Task: Reproduce word for word the lines of the listing below, starting at the line that contains "scientific name: Carex acutiformis" and ending at the line that contains "order: Helotiales", with both of those lines included.

Data for processing:
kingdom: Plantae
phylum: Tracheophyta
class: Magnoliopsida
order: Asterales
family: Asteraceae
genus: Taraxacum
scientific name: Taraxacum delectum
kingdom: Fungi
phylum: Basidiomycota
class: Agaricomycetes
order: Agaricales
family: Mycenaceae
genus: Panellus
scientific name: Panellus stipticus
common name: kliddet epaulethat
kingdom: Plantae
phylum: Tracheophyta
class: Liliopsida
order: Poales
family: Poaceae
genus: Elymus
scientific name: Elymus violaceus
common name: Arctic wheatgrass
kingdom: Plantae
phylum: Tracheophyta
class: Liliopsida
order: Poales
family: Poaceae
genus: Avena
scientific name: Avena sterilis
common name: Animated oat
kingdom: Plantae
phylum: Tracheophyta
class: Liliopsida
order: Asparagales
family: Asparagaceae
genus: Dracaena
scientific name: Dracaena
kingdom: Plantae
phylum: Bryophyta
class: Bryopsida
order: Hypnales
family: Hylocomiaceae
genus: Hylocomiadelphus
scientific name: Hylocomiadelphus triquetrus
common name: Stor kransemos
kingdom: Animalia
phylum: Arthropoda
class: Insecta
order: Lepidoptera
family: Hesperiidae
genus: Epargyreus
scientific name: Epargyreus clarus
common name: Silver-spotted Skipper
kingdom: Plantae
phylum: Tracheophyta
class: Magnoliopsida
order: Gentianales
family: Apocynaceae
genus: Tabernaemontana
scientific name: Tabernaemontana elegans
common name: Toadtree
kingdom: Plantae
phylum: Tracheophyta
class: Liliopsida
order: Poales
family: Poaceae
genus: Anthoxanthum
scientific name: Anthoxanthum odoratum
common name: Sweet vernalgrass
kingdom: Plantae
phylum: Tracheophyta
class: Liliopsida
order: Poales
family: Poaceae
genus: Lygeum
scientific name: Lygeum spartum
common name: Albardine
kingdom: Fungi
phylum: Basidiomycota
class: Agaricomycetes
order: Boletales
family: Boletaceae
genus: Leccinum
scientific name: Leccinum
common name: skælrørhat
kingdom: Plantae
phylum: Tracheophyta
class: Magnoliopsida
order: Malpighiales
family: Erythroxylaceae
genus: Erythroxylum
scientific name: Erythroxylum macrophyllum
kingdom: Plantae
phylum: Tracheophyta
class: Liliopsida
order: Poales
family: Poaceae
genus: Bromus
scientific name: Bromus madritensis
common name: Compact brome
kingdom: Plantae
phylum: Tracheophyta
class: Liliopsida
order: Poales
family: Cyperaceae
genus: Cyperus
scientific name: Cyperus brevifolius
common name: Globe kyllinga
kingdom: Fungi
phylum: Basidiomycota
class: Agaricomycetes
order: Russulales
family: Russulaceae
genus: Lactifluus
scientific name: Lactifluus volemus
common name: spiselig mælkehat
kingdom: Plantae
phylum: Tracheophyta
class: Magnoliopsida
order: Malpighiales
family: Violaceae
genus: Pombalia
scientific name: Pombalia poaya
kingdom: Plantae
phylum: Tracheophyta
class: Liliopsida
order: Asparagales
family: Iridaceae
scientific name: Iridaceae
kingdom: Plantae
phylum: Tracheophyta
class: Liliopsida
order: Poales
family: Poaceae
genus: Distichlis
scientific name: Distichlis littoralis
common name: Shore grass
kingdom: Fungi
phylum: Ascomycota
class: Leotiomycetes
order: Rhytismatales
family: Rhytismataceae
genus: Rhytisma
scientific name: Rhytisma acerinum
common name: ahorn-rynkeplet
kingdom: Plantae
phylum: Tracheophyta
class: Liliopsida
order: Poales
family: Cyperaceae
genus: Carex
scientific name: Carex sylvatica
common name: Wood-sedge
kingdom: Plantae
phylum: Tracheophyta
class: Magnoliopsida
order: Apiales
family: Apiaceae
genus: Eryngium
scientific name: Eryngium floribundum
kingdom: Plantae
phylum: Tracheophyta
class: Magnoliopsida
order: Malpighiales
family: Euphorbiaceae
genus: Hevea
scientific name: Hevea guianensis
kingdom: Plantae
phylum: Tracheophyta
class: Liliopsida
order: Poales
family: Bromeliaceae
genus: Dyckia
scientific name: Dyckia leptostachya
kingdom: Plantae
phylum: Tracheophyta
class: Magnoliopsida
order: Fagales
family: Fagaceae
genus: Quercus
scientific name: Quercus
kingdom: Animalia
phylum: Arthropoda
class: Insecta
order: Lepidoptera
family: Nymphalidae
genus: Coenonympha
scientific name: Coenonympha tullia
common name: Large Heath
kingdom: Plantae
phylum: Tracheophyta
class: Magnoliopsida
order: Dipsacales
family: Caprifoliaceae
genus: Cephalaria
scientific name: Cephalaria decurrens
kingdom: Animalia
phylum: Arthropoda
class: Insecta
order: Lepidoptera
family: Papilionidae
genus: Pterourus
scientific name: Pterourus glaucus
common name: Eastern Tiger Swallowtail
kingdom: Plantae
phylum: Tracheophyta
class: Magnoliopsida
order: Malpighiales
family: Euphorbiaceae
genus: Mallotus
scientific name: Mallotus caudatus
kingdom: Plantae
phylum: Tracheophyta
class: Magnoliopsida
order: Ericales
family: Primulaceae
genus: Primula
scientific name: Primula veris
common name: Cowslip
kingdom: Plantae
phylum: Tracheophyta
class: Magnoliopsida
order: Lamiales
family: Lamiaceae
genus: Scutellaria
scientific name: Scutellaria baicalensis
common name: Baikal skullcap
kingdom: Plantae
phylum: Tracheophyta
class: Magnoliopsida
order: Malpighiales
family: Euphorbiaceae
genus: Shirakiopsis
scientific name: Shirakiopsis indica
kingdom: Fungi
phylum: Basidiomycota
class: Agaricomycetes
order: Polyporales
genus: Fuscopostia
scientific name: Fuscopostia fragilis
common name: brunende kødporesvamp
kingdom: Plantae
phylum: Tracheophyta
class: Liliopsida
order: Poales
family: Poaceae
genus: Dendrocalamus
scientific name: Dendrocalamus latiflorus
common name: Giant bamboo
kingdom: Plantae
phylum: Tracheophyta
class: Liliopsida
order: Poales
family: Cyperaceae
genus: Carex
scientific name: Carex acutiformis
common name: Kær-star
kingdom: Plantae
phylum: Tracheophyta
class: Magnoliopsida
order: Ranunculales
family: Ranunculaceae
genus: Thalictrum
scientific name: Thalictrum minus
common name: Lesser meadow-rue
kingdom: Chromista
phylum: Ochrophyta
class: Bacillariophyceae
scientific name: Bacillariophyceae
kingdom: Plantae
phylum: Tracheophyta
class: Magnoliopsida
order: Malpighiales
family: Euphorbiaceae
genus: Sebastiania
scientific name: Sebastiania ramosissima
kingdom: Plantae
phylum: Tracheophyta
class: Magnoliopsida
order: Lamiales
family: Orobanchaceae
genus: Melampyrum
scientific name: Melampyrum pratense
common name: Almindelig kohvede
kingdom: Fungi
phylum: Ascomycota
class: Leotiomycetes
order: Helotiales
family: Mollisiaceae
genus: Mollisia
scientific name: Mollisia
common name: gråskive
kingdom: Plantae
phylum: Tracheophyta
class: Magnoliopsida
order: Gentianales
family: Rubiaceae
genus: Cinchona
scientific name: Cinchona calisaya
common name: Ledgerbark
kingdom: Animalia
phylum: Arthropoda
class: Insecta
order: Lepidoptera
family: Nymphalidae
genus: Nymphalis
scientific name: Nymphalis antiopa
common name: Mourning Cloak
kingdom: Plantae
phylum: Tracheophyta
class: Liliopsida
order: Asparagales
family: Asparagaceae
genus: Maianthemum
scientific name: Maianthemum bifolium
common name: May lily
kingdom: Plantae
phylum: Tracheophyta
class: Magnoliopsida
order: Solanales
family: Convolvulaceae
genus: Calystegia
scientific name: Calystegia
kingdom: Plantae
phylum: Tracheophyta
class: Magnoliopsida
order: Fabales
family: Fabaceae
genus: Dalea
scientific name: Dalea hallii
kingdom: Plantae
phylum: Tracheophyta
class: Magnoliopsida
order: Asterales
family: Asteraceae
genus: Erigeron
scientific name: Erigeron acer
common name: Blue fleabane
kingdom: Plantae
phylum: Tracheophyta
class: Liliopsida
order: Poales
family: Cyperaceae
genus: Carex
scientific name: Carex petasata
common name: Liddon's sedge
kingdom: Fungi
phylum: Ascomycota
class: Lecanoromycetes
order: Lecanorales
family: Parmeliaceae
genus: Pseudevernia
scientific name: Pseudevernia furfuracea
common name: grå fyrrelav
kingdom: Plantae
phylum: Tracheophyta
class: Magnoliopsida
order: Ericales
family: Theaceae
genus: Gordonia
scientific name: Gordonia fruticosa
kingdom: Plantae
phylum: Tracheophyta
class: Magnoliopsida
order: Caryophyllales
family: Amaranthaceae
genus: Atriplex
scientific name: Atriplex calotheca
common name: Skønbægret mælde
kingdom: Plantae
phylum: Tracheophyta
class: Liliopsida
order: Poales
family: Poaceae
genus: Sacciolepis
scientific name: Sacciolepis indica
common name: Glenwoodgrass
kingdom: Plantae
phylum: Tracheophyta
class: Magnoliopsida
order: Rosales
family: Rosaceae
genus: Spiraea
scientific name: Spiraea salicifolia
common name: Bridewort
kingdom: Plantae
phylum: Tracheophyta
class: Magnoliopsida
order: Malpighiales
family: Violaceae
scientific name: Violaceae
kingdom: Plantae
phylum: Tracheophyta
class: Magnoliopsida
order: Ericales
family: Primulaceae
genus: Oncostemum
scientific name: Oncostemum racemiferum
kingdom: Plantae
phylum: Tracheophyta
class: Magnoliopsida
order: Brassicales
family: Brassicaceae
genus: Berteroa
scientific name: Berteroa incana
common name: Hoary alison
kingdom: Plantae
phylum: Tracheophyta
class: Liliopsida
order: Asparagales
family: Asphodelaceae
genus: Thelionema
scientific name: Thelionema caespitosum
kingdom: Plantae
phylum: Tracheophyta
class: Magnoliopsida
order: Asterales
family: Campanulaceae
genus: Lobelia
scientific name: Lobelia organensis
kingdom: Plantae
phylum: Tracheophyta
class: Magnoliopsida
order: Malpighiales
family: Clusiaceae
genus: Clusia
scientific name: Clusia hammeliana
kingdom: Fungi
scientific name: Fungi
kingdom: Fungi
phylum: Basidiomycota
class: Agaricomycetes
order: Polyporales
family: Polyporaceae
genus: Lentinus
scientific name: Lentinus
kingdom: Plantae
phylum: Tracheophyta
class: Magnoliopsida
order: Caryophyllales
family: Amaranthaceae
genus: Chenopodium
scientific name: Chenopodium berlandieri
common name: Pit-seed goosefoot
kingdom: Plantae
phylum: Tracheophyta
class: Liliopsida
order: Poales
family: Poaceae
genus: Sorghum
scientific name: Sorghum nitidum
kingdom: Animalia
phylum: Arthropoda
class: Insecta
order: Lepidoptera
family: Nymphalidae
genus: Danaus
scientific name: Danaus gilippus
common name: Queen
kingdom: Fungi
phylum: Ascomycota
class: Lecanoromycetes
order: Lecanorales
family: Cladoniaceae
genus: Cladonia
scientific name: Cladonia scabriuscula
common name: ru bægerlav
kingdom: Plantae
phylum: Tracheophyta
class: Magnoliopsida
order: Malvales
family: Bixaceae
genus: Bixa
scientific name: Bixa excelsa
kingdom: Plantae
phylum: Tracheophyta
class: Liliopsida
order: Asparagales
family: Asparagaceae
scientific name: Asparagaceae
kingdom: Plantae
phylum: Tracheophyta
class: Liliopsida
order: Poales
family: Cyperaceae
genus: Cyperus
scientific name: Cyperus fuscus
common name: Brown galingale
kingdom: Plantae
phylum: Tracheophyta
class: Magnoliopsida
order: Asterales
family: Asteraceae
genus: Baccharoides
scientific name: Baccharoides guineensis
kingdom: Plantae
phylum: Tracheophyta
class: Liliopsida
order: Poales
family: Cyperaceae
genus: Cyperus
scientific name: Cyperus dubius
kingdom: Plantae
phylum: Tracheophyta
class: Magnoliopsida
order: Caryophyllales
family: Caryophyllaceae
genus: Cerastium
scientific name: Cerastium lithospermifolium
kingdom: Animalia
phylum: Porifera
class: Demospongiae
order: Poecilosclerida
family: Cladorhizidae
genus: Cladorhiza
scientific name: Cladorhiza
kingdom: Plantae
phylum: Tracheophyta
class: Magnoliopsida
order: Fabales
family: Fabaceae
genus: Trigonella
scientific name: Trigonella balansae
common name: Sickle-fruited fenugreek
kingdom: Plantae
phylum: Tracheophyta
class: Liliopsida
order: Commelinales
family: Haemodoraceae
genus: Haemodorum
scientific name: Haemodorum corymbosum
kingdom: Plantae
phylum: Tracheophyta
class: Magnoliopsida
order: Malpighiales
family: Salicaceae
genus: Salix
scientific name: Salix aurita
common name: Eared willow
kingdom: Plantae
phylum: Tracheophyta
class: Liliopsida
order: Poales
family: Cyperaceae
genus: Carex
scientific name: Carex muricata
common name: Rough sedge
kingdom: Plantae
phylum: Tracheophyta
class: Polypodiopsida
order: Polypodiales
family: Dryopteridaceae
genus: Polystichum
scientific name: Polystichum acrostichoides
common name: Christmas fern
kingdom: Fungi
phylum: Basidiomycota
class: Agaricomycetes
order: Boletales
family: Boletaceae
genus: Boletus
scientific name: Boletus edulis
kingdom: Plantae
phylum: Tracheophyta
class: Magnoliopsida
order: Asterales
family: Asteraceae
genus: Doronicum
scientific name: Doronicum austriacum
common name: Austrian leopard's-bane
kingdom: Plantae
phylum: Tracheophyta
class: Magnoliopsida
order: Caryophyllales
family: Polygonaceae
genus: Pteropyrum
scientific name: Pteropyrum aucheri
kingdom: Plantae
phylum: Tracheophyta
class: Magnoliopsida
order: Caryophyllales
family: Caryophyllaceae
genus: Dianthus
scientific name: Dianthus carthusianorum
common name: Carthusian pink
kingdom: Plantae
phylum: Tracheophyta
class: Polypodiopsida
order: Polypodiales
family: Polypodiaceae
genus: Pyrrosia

Exercise output:
scientific name: Carex acutiformis
common name: Kær-star
kingdom: Plantae
phylum: Tracheophyta
class: Magnoliopsida
order: Ranunculales
family: Ranunculaceae
genus: Thalictrum
scientific name: Thalictrum minus
common name: Lesser meadow-rue
kingdom: Chromista
phylum: Ochrophyta
class: Bacillariophyceae
scientific name: Bacillariophyceae
kingdom: Plantae
phylum: Tracheophyta
class: Magnoliopsida
order: Malpighiales
family: Euphorbiaceae
genus: Sebastiania
scientific name: Sebastiania ramosissima
kingdom: Plantae
phylum: Tracheophyta
class: Magnoliopsida
order: Lamiales
family: Orobanchaceae
genus: Melampyrum
scientific name: Melampyrum pratense
common name: Almindelig kohvede
kingdom: Fungi
phylum: Ascomycota
class: Leotiomycetes
order: Helotiales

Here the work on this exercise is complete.